My current funk surely is, in some ways, related to my somewhat diminished recent activity as “N.” Regular readers will have noticed that the blog has been more… ruminative… of late, featuring far fewer tales of exploits, and far more internal wanderings and wonderings. Lots of musings, very few stories of sexual exploits (my last such tale was two months ago).
There are lots of explanations for my funk – my normal routine has been pretty disrupted for some months now. My workout routine, my eating routine, my writing routine. Therapy, meditation, reading, transgressive sex…. It’s all been off for a while. Much of this is structural.

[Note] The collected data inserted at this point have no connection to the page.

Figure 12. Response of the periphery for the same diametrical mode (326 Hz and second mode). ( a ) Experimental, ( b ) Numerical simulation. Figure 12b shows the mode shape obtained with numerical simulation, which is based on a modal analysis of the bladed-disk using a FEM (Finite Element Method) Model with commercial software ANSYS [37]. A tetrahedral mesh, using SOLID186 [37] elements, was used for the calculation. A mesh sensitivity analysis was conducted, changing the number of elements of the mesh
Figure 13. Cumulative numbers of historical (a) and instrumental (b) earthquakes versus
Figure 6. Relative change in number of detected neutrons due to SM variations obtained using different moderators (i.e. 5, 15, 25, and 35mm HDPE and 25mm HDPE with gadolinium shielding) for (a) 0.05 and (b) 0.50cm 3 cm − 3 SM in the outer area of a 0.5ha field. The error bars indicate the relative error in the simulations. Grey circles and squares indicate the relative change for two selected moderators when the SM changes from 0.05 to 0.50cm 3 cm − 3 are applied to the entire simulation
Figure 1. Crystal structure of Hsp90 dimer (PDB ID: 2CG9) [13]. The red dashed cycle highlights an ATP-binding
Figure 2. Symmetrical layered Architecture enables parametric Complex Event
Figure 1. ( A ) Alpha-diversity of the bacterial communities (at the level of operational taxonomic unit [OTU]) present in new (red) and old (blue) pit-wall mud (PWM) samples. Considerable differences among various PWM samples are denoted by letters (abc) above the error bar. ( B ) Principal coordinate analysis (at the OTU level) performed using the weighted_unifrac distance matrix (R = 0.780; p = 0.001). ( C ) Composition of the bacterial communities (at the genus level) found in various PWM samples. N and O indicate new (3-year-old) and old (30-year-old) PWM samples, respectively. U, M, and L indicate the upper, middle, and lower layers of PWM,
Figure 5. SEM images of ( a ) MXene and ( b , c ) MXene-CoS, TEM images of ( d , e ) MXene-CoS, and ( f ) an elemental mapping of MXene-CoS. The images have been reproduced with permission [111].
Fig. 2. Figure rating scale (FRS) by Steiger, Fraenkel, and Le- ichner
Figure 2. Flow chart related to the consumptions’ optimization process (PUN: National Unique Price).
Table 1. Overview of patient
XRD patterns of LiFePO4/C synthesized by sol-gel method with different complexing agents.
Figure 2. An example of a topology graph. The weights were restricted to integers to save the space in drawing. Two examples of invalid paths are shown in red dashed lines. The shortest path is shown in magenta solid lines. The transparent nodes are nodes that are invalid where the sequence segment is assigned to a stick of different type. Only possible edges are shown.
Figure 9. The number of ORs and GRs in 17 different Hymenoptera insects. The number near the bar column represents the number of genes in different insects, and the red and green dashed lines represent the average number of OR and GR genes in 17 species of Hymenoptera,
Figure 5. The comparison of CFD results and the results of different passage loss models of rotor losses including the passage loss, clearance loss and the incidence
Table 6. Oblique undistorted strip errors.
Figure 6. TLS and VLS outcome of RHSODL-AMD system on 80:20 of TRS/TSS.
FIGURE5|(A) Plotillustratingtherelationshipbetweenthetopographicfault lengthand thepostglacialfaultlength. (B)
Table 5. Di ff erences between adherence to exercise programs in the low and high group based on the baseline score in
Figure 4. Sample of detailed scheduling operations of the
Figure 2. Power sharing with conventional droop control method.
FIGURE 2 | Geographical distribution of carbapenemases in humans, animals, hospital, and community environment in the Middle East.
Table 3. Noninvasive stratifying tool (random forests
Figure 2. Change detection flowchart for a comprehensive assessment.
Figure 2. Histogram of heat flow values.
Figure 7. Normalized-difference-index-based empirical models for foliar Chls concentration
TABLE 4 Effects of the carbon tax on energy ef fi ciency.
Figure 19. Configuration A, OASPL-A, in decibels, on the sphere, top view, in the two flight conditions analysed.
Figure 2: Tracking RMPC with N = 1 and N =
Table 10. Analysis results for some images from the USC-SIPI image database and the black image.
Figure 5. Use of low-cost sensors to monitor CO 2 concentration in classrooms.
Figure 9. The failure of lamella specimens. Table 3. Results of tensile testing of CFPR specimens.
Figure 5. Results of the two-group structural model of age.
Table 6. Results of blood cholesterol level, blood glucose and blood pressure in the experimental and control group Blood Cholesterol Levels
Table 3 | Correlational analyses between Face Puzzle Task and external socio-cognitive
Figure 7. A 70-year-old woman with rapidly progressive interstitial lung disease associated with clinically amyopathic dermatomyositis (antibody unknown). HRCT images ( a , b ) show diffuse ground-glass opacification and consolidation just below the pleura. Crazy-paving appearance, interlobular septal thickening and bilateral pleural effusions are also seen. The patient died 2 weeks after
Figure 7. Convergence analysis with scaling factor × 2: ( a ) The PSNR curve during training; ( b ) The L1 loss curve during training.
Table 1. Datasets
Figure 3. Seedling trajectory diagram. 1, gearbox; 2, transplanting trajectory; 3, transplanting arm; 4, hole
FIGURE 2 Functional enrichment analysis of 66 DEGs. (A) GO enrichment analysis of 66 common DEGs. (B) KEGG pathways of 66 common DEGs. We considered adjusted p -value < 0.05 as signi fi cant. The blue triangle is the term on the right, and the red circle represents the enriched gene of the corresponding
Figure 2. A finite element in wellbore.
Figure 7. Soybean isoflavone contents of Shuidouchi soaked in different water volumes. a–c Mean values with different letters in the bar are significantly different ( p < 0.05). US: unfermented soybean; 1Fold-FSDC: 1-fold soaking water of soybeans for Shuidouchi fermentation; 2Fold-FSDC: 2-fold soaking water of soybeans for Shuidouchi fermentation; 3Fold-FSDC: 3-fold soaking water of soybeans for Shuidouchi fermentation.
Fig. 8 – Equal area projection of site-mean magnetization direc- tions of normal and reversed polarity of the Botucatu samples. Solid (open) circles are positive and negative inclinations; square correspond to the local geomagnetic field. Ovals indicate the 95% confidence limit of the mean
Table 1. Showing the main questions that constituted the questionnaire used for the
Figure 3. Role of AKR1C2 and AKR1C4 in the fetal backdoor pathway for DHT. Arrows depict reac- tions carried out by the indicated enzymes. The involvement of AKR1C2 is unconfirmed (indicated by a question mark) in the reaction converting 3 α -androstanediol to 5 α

The schedule in our household is radically different in the summer.
And there have been non-structural stresses too: a relationship I value coming to an end, a close friendship under duress.
I wrote once before about the paradox of this: the sorts of things that have been filling my days are, disproportionately, things that give me deep, abiding pleasure and happiness. And yet… and yet….
Over the next two weeks, much will return to normal. My daytimes will be more structured, my nighttimes more predictable, seemingly more in my control. Some things won’t: the relationship I value likely isn’t coming back (at least, not any time soon, and not in the same guise as before). The friendship under duress is likely to continue to be under duress for some time, I fear.
I’m committed to a few things: a return to the supports on which I rely (therapy, writing, meditation, fitness, healthy but transgressive sex).